TROY, NY - Casey Myers' career as a catcher in the Oakland A's system was cut short by injuries, but his influence on the organization has continued well beyond his playing years. In 2007 and 2008, he served as a player-hitting coach with Double-A Midland. Since then, Myers has been the hitting coach for the A's short-season squads. Donald Moore spoke with Myers last weekend about his 2011 squad.

Casey Myers has a lot of knowledge to share with his short-season Vermont Lake Monsters' pupils. The Vermont hitting coach had an eight-year minor league career in the Oakland A's organization, finishing his minor league career as a .291 hitter with a .374 OBP. The backstop was a first-team All-American at Arizona State and remains one of the most decorated players in Sun Devils' history.

Myers, a mathematics major at ASU, brings a cerebral approach to hitting. He discussed the A's organizational philosophy towards hitting with Donald Moore last weekend while the Lake Monsters were in Troy, New York.

Donald Moore: How does your team look hitting-wise this season, and do they look pretty solid?

Casey Myers: Actually, we do. We have a good mix of second year guys that were with us in extended [spring training], and we got a new crop of guys that are fresh out of college. So far so good. Fifteen games in they are very open to ideas, to trying things at this level, and this quickly.

We're not so much try to making mechanical adjustments. We are just trying to teach them the A's philosophy -- about being selective, aggressive hitters -- and they have done a good job so far.

DM: Now part of that philosophy, do they always take the first pitch and limit Oakland batters to two strikes?

CM: No, a lot of times it ends up being that way, but we try to inform the players about how the number of pitches a team sees directly correlates to winning games. I can't remember what the exact number was over the last few years, but I know that if an offensive team can see over 140 pitches, they are winning 75-80 percent of the games.

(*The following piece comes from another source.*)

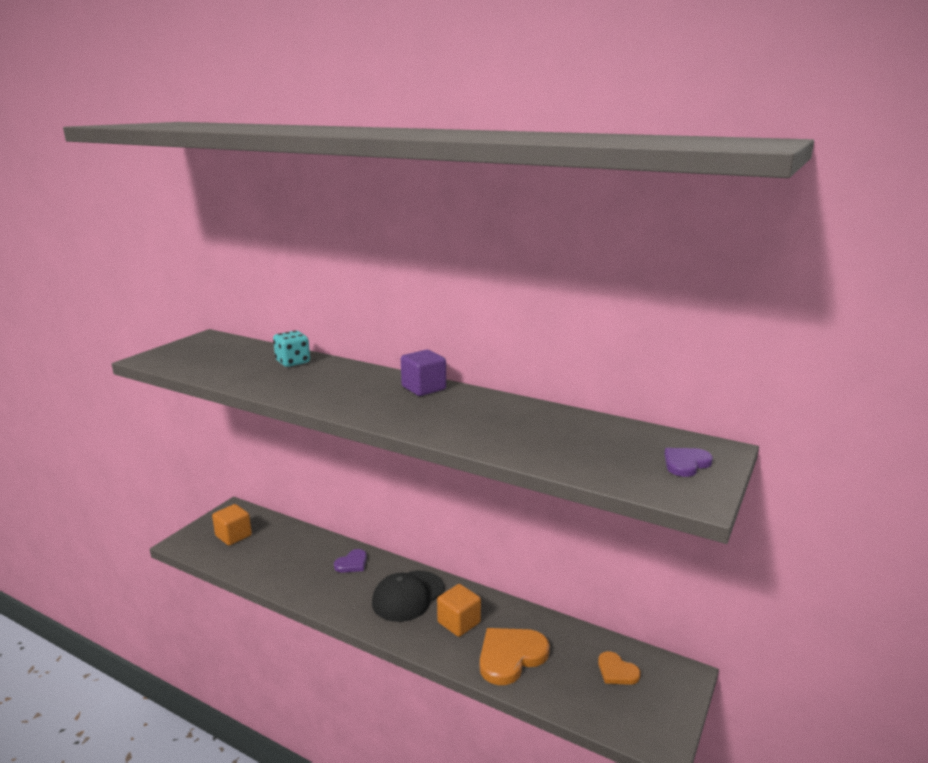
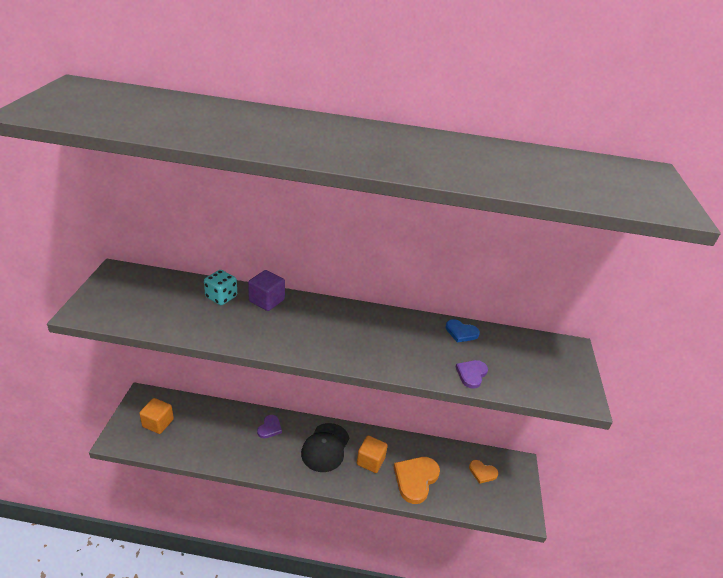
camera: 25 degrees left, 15 degrees up
purple cube [401,350,446,396] -> purple cube moved to [248,270,285,311]
purple heart [664,448,713,477] -> purple heart moved to [456,360,488,389]
none -> blue heart [445,319,480,343]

Again, it's not that we are going to go up and try to look for those pitches. It's just that if that first pitch is a good pitch to hit, go ahead and hit it, but that doesn't mean we are going to take a strike or definitely take balls, it just means that 0-0 should be [treated] like 2-0, 3-1, if you are going to swing at that first pitch, you're going to hit it hard. If you make that pitcher work, every pitch you take is information you are gathering.

DM: I remember when you played for the A's organization, and you were one of Oakland's top-rated prospects. I was hoping you'd make the A's 40-man roster.

CM: If I could have stayed healthy. After my best year in Double-A, I had shoulder surgery. It was all downhill, and my arm never came back. Then I had my spine fused the following off-season. I just could never get healthy again.

DM: How many years have you been coaching?

CM: It's my third year at this level. I really enjoy this level because we get guys who aren't familiar with playing professional baseball and the daily grind of playing day in and day out. With the managers we have, and the pitching coach and even the trainers and all of our personnel, it's a really good, cohesive staff about teaching, and we are very patient.

We try to teach the guys to play the right way, to go about it the right way, and try to teach them how to handle it on a day-in, day-out basis, which a lot of guys have never experienced.

DM: Thank you for your time and it was a pleasure talking to you.